Picked up in Baltimore, MD - $79.00/Ton. 100 tons min order. Prepaid.

Thanks !


----------



## chunky (Aug 8, 2010)

harvey salt


----------



## salopez (Apr 11, 2004)

does that 100 tons have to be picked up at one time?


----------



## fci (Sep 7, 2008)

I get bulk salt for $ 80 a ton delivered to my site.


----------



## michigan salt (Nov 19, 2008)

*Questions*

Email me direct guys with questions.

[email protected]


----------



## syzer (Aug 26, 2000)

Mid Atlantic salt will sell it for 67.00 a ton, they are out now until mid february.

Shoenburg will sell it to you for 73.00 a ton.

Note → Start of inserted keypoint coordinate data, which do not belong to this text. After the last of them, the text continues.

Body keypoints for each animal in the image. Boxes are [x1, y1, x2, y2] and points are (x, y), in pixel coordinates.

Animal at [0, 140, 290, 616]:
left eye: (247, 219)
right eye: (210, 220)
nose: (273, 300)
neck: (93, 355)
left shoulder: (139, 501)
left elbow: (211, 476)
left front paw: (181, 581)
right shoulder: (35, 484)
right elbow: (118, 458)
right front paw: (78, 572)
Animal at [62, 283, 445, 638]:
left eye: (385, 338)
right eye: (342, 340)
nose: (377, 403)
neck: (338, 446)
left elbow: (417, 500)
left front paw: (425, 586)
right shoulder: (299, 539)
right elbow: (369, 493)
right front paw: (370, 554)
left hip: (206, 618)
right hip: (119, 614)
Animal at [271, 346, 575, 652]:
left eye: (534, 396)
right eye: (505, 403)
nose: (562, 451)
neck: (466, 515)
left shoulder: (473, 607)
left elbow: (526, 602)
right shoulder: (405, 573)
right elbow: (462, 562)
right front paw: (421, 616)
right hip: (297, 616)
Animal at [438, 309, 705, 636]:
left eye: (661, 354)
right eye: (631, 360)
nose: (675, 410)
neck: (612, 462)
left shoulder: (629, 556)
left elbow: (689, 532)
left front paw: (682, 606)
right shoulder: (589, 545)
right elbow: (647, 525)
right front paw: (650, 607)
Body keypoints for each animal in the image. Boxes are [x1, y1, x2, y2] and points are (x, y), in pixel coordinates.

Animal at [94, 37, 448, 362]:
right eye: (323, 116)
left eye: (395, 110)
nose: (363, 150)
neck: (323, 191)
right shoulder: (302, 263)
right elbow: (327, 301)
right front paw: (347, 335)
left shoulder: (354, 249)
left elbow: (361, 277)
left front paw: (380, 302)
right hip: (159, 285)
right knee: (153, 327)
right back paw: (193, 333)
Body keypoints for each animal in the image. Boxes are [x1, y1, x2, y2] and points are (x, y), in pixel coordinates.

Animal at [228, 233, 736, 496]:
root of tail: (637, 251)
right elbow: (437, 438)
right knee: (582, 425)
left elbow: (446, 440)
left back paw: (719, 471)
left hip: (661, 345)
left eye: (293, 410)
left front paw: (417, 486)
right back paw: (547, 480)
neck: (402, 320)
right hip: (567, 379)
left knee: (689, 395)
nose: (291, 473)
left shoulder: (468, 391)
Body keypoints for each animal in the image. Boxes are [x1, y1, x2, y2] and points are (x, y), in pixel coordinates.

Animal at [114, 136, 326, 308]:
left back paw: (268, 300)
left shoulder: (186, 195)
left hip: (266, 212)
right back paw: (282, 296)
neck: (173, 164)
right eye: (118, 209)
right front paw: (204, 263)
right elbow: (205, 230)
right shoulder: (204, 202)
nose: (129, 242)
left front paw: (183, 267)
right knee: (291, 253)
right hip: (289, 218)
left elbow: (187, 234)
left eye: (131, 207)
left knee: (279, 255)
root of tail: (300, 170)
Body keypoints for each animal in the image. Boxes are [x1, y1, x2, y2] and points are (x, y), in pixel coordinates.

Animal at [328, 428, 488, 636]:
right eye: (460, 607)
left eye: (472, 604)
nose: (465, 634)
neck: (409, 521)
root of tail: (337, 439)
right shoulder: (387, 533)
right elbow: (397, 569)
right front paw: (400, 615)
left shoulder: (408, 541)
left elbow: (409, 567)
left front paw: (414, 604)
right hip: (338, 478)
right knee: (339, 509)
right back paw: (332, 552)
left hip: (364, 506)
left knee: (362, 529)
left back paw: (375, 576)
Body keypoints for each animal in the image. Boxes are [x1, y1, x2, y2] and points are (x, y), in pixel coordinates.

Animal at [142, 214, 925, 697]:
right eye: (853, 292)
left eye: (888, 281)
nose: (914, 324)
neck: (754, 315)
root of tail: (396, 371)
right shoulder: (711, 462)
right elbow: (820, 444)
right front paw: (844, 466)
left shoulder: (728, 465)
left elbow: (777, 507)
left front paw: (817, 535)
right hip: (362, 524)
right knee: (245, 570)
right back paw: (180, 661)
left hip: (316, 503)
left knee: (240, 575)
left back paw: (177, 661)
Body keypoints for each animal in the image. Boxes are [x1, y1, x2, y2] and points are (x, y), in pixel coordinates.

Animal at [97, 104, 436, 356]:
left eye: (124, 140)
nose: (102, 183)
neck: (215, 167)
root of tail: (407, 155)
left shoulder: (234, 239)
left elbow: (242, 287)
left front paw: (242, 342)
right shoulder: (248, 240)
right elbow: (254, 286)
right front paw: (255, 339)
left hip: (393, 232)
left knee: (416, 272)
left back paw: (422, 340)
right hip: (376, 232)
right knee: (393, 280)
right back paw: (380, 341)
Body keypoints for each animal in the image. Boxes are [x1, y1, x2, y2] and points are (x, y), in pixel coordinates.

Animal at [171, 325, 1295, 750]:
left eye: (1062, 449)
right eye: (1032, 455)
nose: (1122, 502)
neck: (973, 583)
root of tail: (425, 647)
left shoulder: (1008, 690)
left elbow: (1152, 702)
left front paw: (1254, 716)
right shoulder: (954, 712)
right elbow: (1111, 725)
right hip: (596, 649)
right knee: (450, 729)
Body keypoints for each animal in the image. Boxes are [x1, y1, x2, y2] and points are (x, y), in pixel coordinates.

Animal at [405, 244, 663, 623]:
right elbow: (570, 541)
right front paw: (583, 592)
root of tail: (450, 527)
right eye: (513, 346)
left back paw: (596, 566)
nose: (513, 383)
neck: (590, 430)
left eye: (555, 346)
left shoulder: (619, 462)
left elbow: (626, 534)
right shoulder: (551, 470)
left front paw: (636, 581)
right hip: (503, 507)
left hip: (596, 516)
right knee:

All out of Ruckerts Terminal


----------



## Marek (Nov 16, 2005)

We just got in 150 ton . 75 at each shop to stay topped off since the terminals are running low. Once it gets to a point they cut everyone off as the state will reserve it.


----------



## fci (Sep 7, 2008)

Marek PM me if you want to sell some. mid atlantic is out till 2/15


----------



## Marek (Nov 16, 2005)

Sorry , cant it will be our back up for the next few weeks and we go thru alot.


----------



## fci (Sep 7, 2008)

Thanks for the quick reply. I know 2 others looking for bulk in the area too. I have gone through twice as much salt this year than last year even with all the blizzards we had.


----------



## Marek (Nov 16, 2005)

We make good money on salt even though last year was cool I dont think it will happen again any time soon.


----------



## sleeper1g (Oct 17, 2010)

how far away from York,pa are you, got a place off that sells it for 55/ton i believe for straight salt, 100/ton for rock salt 717-849-5016 American Rock Salt
have dumb hours, but for you guys buying bulk, would be worth it


----------



## fci (Sep 7, 2008)

just called them going to pick some up. thanks sleeper1g


----------



## sleeper1g (Oct 17, 2010)

Glad I could help...let me know the quality...my cousin swears by them and he's been doing nothing but snow service for past 20 years


----------



## sleeper1g (Oct 17, 2010)

was i close on pricing? been awhile since i got pricing from them.....


----------